Instructions to follow = In the records below, find the line that contains "10.2.2. Fly-off. Some" and the line that contains "10.2.3.1. NOTE: If". Set down exactly those lines and every line between them, and nothing more.

Data to use =
━━━━━━
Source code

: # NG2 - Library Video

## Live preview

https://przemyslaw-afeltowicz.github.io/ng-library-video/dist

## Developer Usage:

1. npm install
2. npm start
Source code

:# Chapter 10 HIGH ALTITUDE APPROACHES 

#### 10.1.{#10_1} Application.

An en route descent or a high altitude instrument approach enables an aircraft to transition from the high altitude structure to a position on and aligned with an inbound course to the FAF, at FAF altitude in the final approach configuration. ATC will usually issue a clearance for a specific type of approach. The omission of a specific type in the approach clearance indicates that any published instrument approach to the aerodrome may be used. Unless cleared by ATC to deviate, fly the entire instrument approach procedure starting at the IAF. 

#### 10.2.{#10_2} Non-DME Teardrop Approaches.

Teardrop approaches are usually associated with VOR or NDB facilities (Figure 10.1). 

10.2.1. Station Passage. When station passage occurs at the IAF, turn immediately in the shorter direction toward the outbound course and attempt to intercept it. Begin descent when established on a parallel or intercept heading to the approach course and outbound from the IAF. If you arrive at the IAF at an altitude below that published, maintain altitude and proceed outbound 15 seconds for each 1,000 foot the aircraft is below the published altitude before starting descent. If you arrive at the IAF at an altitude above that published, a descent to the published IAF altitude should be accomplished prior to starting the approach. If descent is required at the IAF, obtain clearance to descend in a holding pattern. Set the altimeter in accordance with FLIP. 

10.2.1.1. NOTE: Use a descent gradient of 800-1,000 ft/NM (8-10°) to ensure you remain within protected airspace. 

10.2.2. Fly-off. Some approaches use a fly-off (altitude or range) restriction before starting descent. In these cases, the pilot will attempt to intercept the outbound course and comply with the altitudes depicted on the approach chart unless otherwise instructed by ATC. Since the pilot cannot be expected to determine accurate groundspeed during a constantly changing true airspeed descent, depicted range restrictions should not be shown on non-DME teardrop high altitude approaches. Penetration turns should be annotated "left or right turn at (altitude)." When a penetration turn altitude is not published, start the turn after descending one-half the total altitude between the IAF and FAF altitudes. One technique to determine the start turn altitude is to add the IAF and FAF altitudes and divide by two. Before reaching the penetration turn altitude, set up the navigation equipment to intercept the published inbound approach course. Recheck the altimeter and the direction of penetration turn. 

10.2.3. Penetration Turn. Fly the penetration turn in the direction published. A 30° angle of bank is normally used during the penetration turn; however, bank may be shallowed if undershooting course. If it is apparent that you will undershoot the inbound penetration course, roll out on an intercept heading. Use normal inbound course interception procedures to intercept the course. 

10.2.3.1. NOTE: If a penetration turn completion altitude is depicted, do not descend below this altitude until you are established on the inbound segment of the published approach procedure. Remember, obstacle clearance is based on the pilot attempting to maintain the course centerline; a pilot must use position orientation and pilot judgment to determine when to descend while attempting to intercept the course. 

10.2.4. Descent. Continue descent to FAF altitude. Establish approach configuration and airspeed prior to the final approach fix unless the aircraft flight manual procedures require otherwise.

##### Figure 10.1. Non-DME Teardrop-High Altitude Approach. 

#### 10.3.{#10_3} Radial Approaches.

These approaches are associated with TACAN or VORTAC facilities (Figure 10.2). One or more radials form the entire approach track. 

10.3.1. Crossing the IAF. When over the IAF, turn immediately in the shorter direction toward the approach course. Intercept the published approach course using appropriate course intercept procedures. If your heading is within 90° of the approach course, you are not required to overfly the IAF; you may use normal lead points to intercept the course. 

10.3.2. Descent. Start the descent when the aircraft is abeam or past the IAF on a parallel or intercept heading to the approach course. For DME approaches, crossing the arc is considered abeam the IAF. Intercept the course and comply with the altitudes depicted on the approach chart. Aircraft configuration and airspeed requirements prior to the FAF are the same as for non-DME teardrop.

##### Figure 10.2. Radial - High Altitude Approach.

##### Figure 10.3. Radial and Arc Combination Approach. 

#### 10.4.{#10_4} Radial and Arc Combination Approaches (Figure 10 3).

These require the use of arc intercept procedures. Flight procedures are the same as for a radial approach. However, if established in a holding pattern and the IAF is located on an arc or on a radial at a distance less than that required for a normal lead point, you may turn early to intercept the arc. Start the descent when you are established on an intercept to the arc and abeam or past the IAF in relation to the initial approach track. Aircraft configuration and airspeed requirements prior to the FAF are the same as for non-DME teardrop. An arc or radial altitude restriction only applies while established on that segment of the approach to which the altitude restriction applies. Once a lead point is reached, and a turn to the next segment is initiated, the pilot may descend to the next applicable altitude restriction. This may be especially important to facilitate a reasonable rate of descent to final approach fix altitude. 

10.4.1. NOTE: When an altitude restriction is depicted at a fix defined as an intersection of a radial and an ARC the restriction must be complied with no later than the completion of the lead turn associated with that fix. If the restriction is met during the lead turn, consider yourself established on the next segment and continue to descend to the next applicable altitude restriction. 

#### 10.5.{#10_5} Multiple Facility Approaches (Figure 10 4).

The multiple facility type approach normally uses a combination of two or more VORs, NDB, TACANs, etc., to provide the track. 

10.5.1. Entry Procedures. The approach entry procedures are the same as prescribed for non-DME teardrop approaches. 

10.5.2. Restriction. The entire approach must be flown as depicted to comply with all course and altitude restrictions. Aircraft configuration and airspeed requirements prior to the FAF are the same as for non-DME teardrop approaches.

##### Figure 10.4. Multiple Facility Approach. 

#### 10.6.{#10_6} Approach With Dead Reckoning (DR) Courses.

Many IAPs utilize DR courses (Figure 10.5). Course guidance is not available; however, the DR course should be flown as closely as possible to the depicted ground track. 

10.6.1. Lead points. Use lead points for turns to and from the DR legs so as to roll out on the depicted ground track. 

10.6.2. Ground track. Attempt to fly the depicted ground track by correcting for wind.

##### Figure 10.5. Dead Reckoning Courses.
━━━━━━
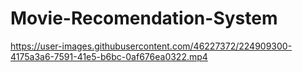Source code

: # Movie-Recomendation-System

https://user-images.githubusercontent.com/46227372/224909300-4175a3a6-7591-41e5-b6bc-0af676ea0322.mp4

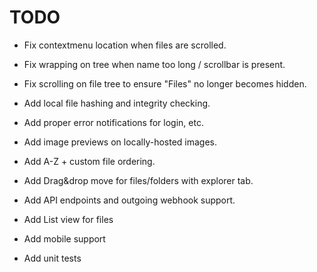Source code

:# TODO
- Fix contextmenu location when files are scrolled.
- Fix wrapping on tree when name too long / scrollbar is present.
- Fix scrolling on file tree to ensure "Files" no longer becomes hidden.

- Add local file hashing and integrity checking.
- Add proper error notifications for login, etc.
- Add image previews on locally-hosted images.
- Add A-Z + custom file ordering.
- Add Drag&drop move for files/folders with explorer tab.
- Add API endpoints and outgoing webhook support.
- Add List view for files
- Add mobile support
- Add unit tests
━━━━━━
Task answer =
10.2.2. Fly-off. Some approaches use a fly-off (altitude or range) restriction before starting descent. In these cases, the pilot will attempt to intercept the outbound course and comply with the altitudes depicted on the approach chart unless otherwise instructed by ATC. Since the pilot cannot be expected to determine accurate groundspeed during a constantly changing true airspeed descent, depicted range restrictions should not be shown on non-DME teardrop high altitude approaches. Penetration turns should be annotated "left or right turn at (altitude)." When a penetration turn altitude is not published, start the turn after descending one-half the total altitude between the IAF and FAF altitudes. One technique to determine the start turn altitude is to add the IAF and FAF altitudes and divide by two. Before reaching the penetration turn altitude, set up the navigation equipment to intercept the published inbound approach course. Recheck the altimeter and the direction of penetration turn. 

10.2.3. Penetration Turn. Fly the penetration turn in the direction published. A 30° angle of bank is normally used during the penetration turn; however, bank may be shallowed if undershooting course. If it is apparent that you will undershoot the inbound penetration course, roll out on an intercept heading. Use normal inbound course interception procedures to intercept the course. 

10.2.3.1. NOTE: If a penetration turn completion altitude is depicted, do not descend below this altitude until you are established on the inbound segment of the published approach procedure. Remember, obstacle clearance is based on the pilot attempting to maintain the course centerline; a pilot must use position orientation and pilot judgment to determine when to descend while attempting to intercept the course. 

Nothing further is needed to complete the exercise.